I have no doubt you can select for and create a playlist of tracks with ~20Hz content if you go looking for it, but the vast majority of music simply doesn't have content down there. Most all rock, metal, classical, folk, or jazz, is not going to have 20Hz frequencies because almost no instruments play that low, and the ones that do are rarely used. Back when I bought my 21" subwoofer for my speaker system I actually got into finding organ music that has 20Hz (and even lower!) content, but organ music is an incredibly niche interest. I agree it's nice to hear music that has that content, but I can also tell you first-hand that even Harman-tuned headphones with good low-bass can't touch what a subwoofer can do with those frequencies.I have a whole playlist of such tracks one of which gets used in every speaker and headphone review. This is one of the powerful strength headphones have even over best speakers in that they have no trouble traversing down to 20 Hz and even lower. It is delightful to hear music like this and give you an idea of what is really in you music.
And what you say is fair re the mids and treble, but your review for the Caldera put most of the emphasis on the "no bass" as if that was the primary problem when you didn't even mention it on headphones that measure much worse or the same in that area. Also, EQing the HD650 bass doesn't fix the high distortion and just makes it worse.They both lack it. What HD650 has which Caldera doesn't is incredibly good lower to mid treble. It puts a smile on my face every time I use it to test a headphone amp. The Caldera is the opposite with a dull sound as I reported in the review. Add some bass EQ to HD650 and it becomes a huge contender for one of the best headphones there is.
I have never suggested we aren't biased by such things. In fact, I readily admit I'm biased towards ZMF because of how they look. Still, if they performed terribly I wouldn't use them as much as I do. I'd just be using my HD650s or Aeon all the time and keeping my ZMFs on their racks to look at (it's actually far easier to enjoy their looks that way!). A lack of bias control is only an issue for the side trying to claim some kind of scientific objectivity. Maybe you'd object you aren't doing that, but many around here seem to think that's the case.I don't know how you, the designer and everyone doing sighted subjective testing of a headphone is not biased by its looks, reputation, supposed design and fidelity, other reviewers they have read, and a million other reasons. So don't ask me for bias control when you have no belief in it yourself. Those are massive *and improper* sources of bias.
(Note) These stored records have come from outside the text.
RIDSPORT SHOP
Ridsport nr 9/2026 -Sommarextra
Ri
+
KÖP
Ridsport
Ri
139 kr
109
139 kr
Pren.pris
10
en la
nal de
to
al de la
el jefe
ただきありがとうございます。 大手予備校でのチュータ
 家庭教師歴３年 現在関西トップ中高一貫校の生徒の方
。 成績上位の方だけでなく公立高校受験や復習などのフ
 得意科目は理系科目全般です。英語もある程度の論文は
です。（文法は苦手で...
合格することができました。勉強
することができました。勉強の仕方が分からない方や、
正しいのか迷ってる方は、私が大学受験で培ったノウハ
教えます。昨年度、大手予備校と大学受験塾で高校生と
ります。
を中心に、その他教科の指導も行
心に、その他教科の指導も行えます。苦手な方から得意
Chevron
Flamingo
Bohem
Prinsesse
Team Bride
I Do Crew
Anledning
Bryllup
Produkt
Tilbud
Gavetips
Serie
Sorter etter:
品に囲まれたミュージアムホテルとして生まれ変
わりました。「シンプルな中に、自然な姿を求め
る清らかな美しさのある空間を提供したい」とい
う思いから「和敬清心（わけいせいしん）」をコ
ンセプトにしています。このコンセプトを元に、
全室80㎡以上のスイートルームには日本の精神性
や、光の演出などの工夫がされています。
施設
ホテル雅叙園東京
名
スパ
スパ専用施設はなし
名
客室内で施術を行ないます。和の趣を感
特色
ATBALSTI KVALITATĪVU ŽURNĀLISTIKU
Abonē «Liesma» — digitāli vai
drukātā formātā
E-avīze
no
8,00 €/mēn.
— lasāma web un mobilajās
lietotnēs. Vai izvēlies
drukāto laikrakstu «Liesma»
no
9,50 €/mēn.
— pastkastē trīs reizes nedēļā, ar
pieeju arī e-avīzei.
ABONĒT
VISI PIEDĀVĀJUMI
I haven't objected to you or anyone doing reviews with measurements. What you say about AI reviews can be said of a lot of things, probably including peer-reviewed papers. I don't know what that's meant to prove other than how good AI is at generating human-like text.If you had watched my video I post video yesterday, you would have seen me explaining why doing subjective reviews without measurements is so wrong. An AI text generator can be substituted for many such subjective reviews and you wouldn't know the difference! After all, how would you be able to denounce them? You have nothing else to dispute their assessment of "this is what I heard."
The rest of your post seems to follow from your mistaken assumption that I'm somehow opposed to measurements or science or evidence when the truth couldn't be further away from that.
My own goals have less to do with audio fidelity and more musical fidelity. We know because of the circle of confusion audio fidelity (even if we could determine it with complete accuracy) doesn't necessarily get you towards musical fidelity. Last night I was listening to the Emersons performing Bartok's String Quartets. Phenomenal musicians, but the audio engineering was very hot in the in the 1k-4k region. Not just my "subjective impression" either as I could see it in the analyzer. Now, you can listen to those performances (and many consider them definitive in that music) on a Harman-tuned headphone and be happy about your audio fidelity, while I'll be over here with a headphone like the Caldera (which I wasn't using last night) and be happier that my ears aren't being pierced to death. Sadly, recordings like that are not as rare as I'd wish them. If they were maybe I'd be more enthusiastic about Harman, but I don't think it's a coincidence that a lot of Harman-tuned headphones get criticized by "subjective" users as being bright. I don't think Harman is bright, I just think a lot of recordings are, and those recordings tend to sound very bad on Harman-tuned headphones.I will tell you: it is that in that there is nothing else out there that comes close to giving us a compass pointing to true north (of correct audio fidelity). Just like a compass, we don't expect it to tell us 1 degree differences in headings. It is not a GPS as I usually say. So don't say it is and then complain that it can't be that. We need to be able to live with ambiguity just like a survivor does in digging his way out of a jungle with said compass.